C. The Court of Appeals Can Address Its Prior Decisions. Finally, we briefly address Davenport's argument regarding the Court of
Appeals. Davenport asks this Court to set forth clear guidance regarding the obligation of a panel of the Court of Appeals to follow precedent set by another panel. We observe simply that our rules already resolve this question and provide a mechanism via SCR 1.030(7)(d):
Rules of the Supreme Court.
The decision of a majority of the judges of a panel shall constitute the decision of the Court of Appeals. If prior to the time the decision of a panel is announced it appears that the proposed decision is in conflict with the decision of another panel on the same question, the chief judge may reassign the case to the entire court. If a panel is unable to reach a decision on a case under consideration by it, the chief judge may reassign the case to a larger or different panel or to the entire court.
We acknowledge that in practice this provision limits the ability of the
Court of Appeals to overrule its prior decisions. While imperfect, the mechanism exists and where, as here, en banc review does not provide the remedy sought by a litigant, parties may always apply to this Court for discretionary review. Accordingly, at this time we decline Davenport's call for us to act on this issue.
IV. CONCLUSION
In summary, we hold that a personal representative's appointment is effective on the day the district court judge signs the order of appointment pursuant to KRS 395.105, via CR 1(2), and the limitation period set forth in KRS 413.180(1) begins at the date of appointment. The judgment of the Jefferson Circuit Court and the opinion of the Court of Appeals are hereby affirmed.

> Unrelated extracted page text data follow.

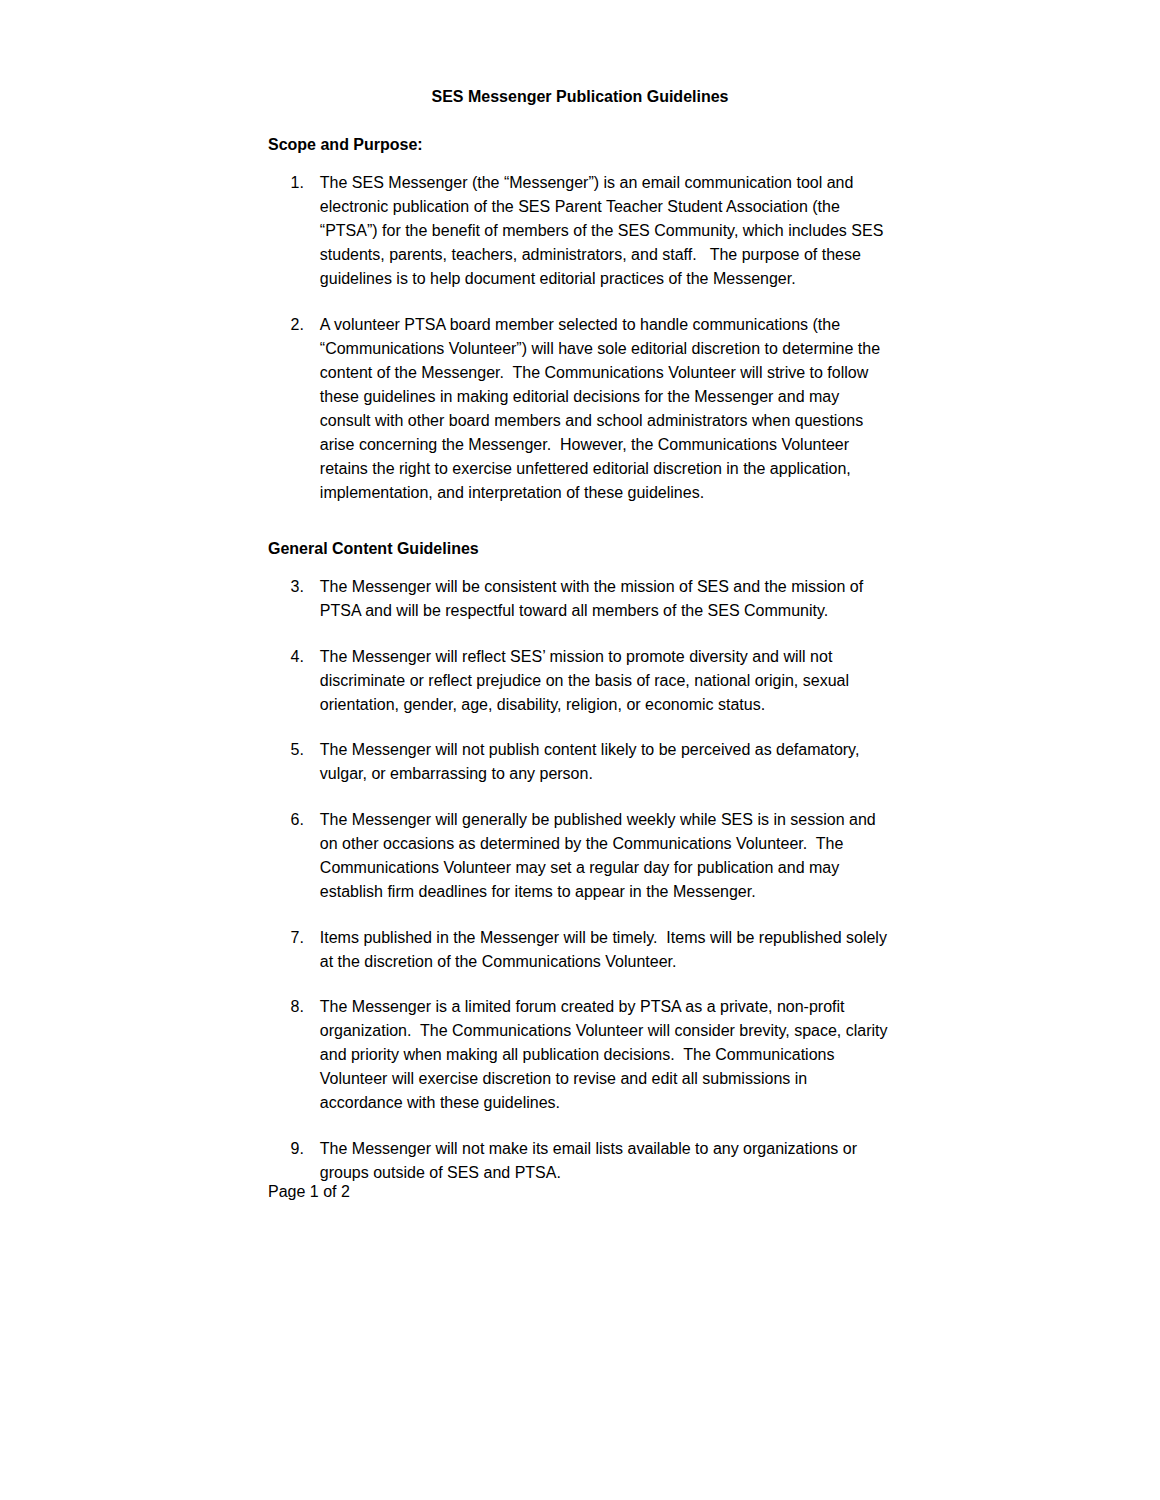SES Messenger Publication Guidelines
Scope and Purpose:
The SES Messenger (the “Messenger”) is an email communication tool and electronic publication of the SES Parent Teacher Student Association (the “PTSA”) for the benefit of members of the SES Community, which includes SES students, parents, teachers, administrators, and staff. The purpose of these guidelines is to help document editorial practices of the Messenger.
A volunteer PTSA board member selected to handle communications (the “Communications Volunteer”) will have sole editorial discretion to determine the content of the Messenger. The Communications Volunteer will strive to follow these guidelines in making editorial decisions for the Messenger and may consult with other board members and school administrators when questions arise concerning the Messenger. However, the Communications Volunteer retains the right to exercise unfettered editorial discretion in the application, implementation, and interpretation of these guidelines.
General Content Guidelines
The Messenger will be consistent with the mission of SES and the mission of PTSA and will be respectful toward all members of the SES Community.
The Messenger will reflect SES’ mission to promote diversity and will not discriminate or reflect prejudice on the basis of race, national origin, sexual orientation, gender, age, disability, religion, or economic status.
The Messenger will not publish content likely to be perceived as defamatory, vulgar, or embarrassing to any person.
The Messenger will generally be published weekly while SES is in session and on other occasions as determined by the Communications Volunteer. The Communications Volunteer may set a regular day for publication and may establish firm deadlines for items to appear in the Messenger.
Items published in the Messenger will be timely. Items will be republished solely at the discretion of the Communications Volunteer.
The Messenger is a limited forum created by PTSA as a private, non-profit organization. The Communications Volunteer will consider brevity, space, clarity and priority when making all publication decisions. The Communications Volunteer will exercise discretion to revise and edit all submissions in accordance with these guidelines.
The Messenger will not make its email lists available to any organizations or groups outside of SES and PTSA.
Page 1 of 2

VanMeter, C.J.; Bisig, Conley, Keller, Lambert and Nickell, JJ., sitting. Bisig, Conley, Keller and Nickell, JJ., concur. Lambert, J., dissents by separate opinion. Thompson, J., not sitting.
LAMBERT, J., DISSENTING: I do not agree with the majority that probate is a special statutory proceeding. Additionally, the majority, in analyzing KRS 395.105 , fails to consider the first sentence of the statute, that is, that the fiduciary receives a copy of the order of appointment before entering the execution of the trust.
That statue provides in its entirety: "Every fiduciary, before entering upon the execution of the trust, shall receive letters of appointment from the District Court having jurisdiction as now fixed by law. The duties of a fiduciary shall be such as are required by law, and such additional duties not inconsistent therewith as the court may order. The appointment shall be effective with the signing of an order by the judge." (Emphasis Added).
There are certainly circumstances, as was here, where trial court judges sign an order, and, whether it is misplaced, lost, or poorly processed, the clerk does not enter the order until a much later date. These unique circumstances create a diminished statute of limitations to affected fiduciaries as opposed to those fiduciaries whose order of appointment is timely entered so they can begin the administration of the estate.
If one seeks a clear and concise process, KRS 395.105 directs a mandatory receipt of the order of appointment by EVERY fiduciary before that fiduciary may begin execution of the trust. The time for the filing of claims is then consistent with the date the fiduciary is empowered to act. Thus, I dissent.